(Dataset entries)
■ ■ ■ ■ ■
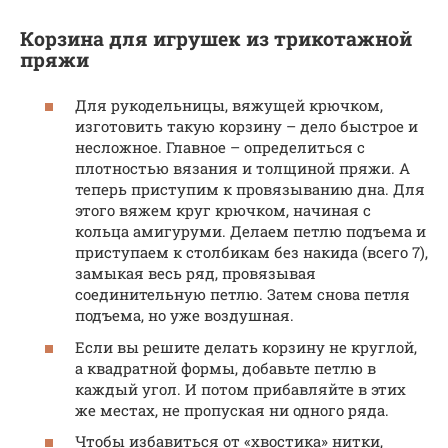
Корзина для игрушек из трикотажной
пряжи
Для рукодельницы, вяжущей крючком,
изготовить такую корзину – дело быстрое и
несложное. Главное – определиться с
плотностью вязания и толщиной пряжи. А
теперь приступим к провязыванию дна. Для
этого вяжем круг крючком, начиная с
кольца амигуруми. Делаем петлю подъема и
приступаем к столбикам без накида (всего 7),
замыкая весь ряд, провязывая
соединительную петлю. Затем снова петля
подъема, но уже воздушная.
Если вы решите делать корзину не круглой,
а квадратной формы, добавьте петлю в
каждый угол. И потом прибавляйте в этих
же местах, не пропуская ни одного ряда.
Чтобы избавиться от «хвостика» нитки,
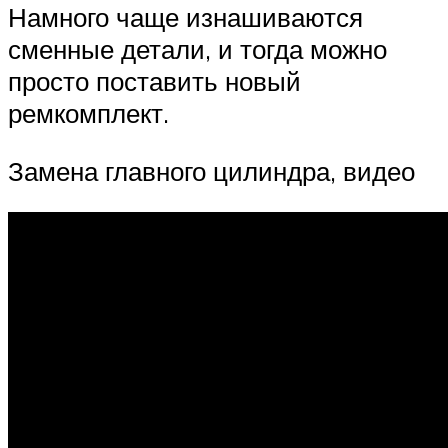
Намного чаще изнашиваются
сменные детали, и тогда можно
просто поставить новый
ремкомплект.
Замена главного цилиндра, видео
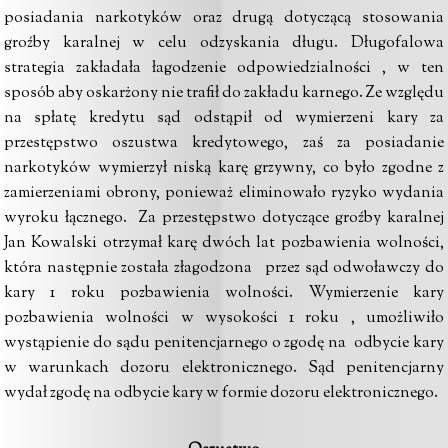
posiadania narkotyków oraz drugą dotyczącą stosowania
groźby karalnej w celu odzyskania długu. Długofalowa
strategia zakładała łagodzenie odpowiedzialności , w ten
sposób aby oskarżony nie trafił do zakładu karnego. Ze względu
na spłatę kredytu sąd odstąpił od wymierzeni kary za
przestępstwo oszustwa kredytowego, zaś za posiadanie
narkotyków wymierzył niską karę grzywny, co było zgodne z
zamierzeniami obrony, ponieważ eliminowało ryzyko wydania
wyroku łącznego. Za przestępstwo dotyczące groźby karalnej
Jan Kowalski otrzymał karę dwóch lat pozbawienia wolności,
która następnie została złagodzona przez sąd odwoławczy do
kary 1 roku pozbawienia wolności. Wymierzenie kary
pozbawienia wolności w wysokości 1 roku , umożliwiło
wystąpienie do sądu penitencjarnego o zgodę na odbycie kary
w warunkach dozoru elektronicznego. Sąd penitencjarny
wydał zgodę na odbycie kary w formie dozoru elektronicznego.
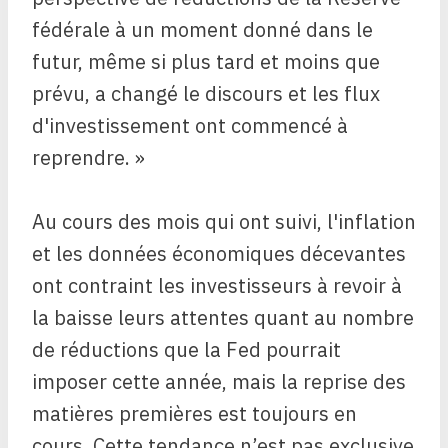
fédérale à un moment donné dans le
futur, même si plus tard et moins que
prévu, a changé le discours et les flux
d'investissement ont commencé à
reprendre. »
Au cours des mois qui ont suivi, l'inflation
et les données économiques décevantes
ont contraint les investisseurs à revoir à
la baisse leurs attentes quant au nombre
de réductions que la Fed pourrait
imposer cette année, mais la reprise des
matières premières est toujours en
cours. Cette tendance n’est pas exclusive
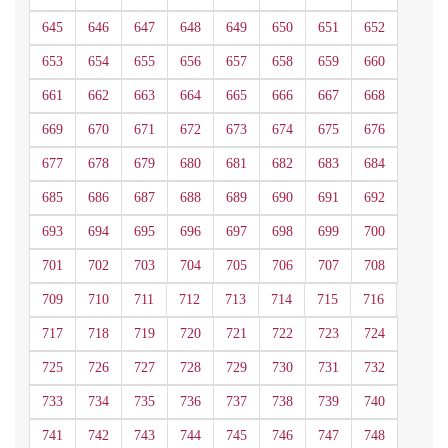
645
646
647
648
649
650
651
652
653
654
655
656
657
658
659
660
661
662
663
664
665
666
667
668
669
670
671
672
673
674
675
676
677
678
679
680
681
682
683
684
685
686
687
688
689
690
691
692
693
694
695
696
697
698
699
700
701
702
703
704
705
706
707
708
709
710
711
712
713
714
715
716
717
718
719
720
721
722
723
724
725
726
727
728
729
730
731
732
733
734
735
736
737
738
739
740
741
742
743
744
745
746
747
748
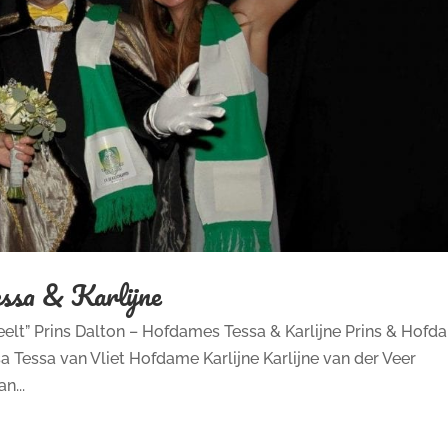
ssa & Karlijne
lt” Prins Dalton – Hofdames Tessa & Karlijne Prins & Hofd
 Tessa van Vliet Hofdame Karlijne Karlijne van der Veer
n...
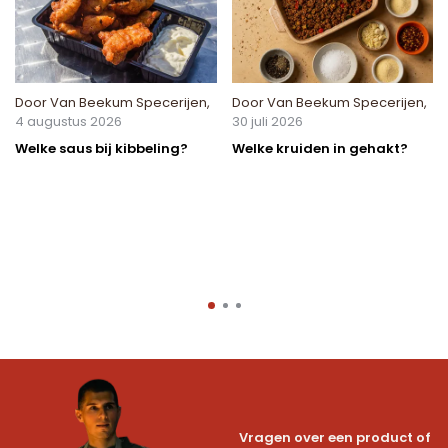
Door
Van Beekum Specerijen
,
Door
Van Beekum Specerijen
,
4 augustus 2026
30 juli 2026
Welke saus bij kibbeling?
Welke kruiden in gehakt?
Vragen over een product of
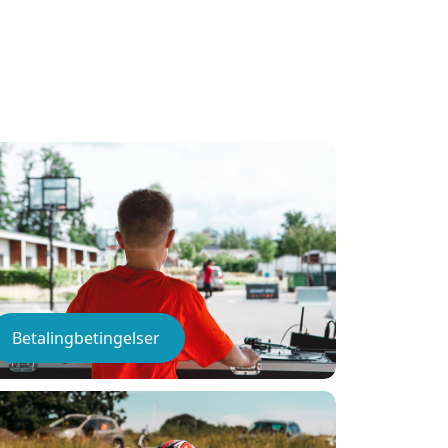
Betalingbetingelser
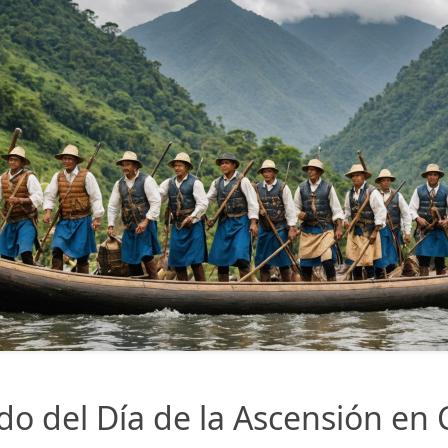
ado del Día de la Ascensión en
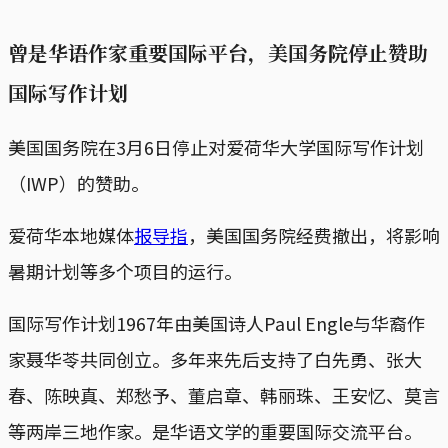
曾是华语作家重要国际平台，美国务院停止赞助
国际写作计划
美国国务院在3月6日停止对爱荷华大学国际写作计划
（IWP）的赞助。
爱荷华本地媒体
报导指
，美国国务院经费撤出，将影响
暑期计划等多个项目的运行。
国际写作计划1967年由美国诗人Paul Engle与华裔作
家聂华苓共同创立。多年来先后支持了白先勇、张大
春、陈映真、郑愁予、董启章、韩丽珠、王安忆、莫言
等两岸三地作家。是华语文学的重要国际交流平台。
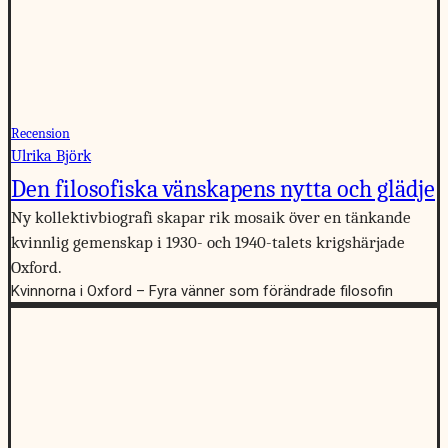
Recension
Ulrika Björk
Den filosofiska vänskapens nytta och glädje
Ny kollektivbiografi skapar rik mosaik över en tänkande
kvinnlig gemenskap i 1930- och 1940-talets krigshärjade
Oxford.
Kvinnorna i Oxford – Fyra vänner som förändrade filosofin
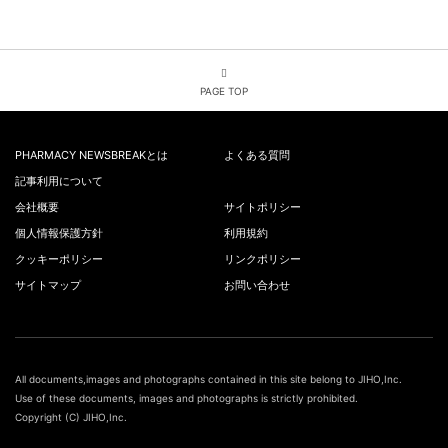
PAGE TOP
PHARMACY NEWSBREAKとは
よくある質問
記事利用について
会社概要
サイトポリシー
個人情報保護方針
利用規約
クッキーポリシー
リンクポリシー
サイトマップ
お問い合わせ
All documents,images and photographs contained in this site belong to JIHO,Inc.
Use of these documents, images and photographs is strictly prohibited.
Copyright (C) JIHO,Inc.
■ ■ ■ ■ ■
● **Job item**
Tally the lines in these entries that have the string "wolności" in them, then answer with the count and nothing else.

● **Solution**
3